LoqiRoam · 旅日記
反射の速度
布、坂、鳥居、水面、道具、高所、川。光の質が変わる境目をたどる散歩。
新三河島を出て、まず日暮里繊維街の布の色に足を止めた。道路の両側に続く店先は、同じ通りの中で光の濃さを何度も変える。谷中銀座へ向かうと、夕やけだんだんの階段が屋根の密度を空へほどいた。根津神社では朱色の鳥居が視線を細く整え、不忍池ではその視線が水面へ広がる。池を離れてかっぱ橋へ進むと、銀色の道具が生活の手触りを取り戻させた。浅草文化観光センターの高い場所から街を見下ろしたあと、隅田公園へ降りる。最後に残ったのは名所の形ではなく、風が塔の像を少しずつ崩していく時間だった。歩くたび、光の硬さが変わっていった。
この旅の足跡
- 日暮里繊維街は約1キロ続き、布や服地の店が道路の両側に並ぶ。
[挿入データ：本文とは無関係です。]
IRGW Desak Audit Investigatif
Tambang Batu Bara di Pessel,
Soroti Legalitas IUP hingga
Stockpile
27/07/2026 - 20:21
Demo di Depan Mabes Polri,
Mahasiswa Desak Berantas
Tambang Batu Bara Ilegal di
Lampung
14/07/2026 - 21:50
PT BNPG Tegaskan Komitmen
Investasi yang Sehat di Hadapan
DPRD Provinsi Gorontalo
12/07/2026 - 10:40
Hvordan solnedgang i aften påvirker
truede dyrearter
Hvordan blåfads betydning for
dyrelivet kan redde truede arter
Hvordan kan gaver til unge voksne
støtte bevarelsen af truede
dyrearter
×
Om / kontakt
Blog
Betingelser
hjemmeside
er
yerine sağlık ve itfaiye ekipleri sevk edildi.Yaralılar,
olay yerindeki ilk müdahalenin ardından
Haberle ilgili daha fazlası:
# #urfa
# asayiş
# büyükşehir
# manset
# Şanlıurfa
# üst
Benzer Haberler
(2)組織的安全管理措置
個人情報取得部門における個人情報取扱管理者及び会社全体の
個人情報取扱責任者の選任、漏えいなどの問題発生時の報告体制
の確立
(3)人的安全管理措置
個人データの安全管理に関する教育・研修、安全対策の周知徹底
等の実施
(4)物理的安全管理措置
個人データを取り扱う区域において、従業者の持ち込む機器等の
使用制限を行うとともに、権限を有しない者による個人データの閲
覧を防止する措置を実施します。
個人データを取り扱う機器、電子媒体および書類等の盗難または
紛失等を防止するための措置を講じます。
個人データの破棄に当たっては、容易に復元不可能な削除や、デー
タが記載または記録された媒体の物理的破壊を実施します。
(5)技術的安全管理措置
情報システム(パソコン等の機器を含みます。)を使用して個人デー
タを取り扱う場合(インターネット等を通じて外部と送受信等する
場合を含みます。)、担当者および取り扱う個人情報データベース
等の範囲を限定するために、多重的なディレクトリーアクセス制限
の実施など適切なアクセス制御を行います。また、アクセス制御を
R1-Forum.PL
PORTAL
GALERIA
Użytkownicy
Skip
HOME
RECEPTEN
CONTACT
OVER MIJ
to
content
店先の色が斜めの光を受け、買う予定のない私の歩幅まで変えた。
- 夕やけだんだんは谷中銀座へつながる階段で、台東区は下町を紅色に染める夕日を見られる場所として紹介している。今日は空の余白のほうが先に目に入った。
- 根津神社の千本鳥居は、朱色の列が細い道をつくる。木漏れ日が一本ずつ違う濃さで落ち、近くの街の音まで遠くなった気がした。
- 上野恩賜公園は上野の山と不忍池を含む都立公園で、開園時間は午前5時から午後11時まで。池の縁では雲の白さが水へ戻る瞬間を待った。
- かっぱ橋道具街には飲食店向けの道具を扱う店が並び、日曜祝日は約7割が休むという。店頭の銀色を見て、光が手の届く硬さへ戻った。
- 浅草文化観光センターは雷門前にあり、8階の展望テラスから東京スカイツリーを望める。高い場所では、街の光が細かな面に分かれて見えた。
- 隅田公園は隅田川沿いの散策場所で、明るい芝生や柳並木のある静かな庭園として紹介されている。夕方の塔は水の揺れで輪郭を失い、最後まで形を決めなかった。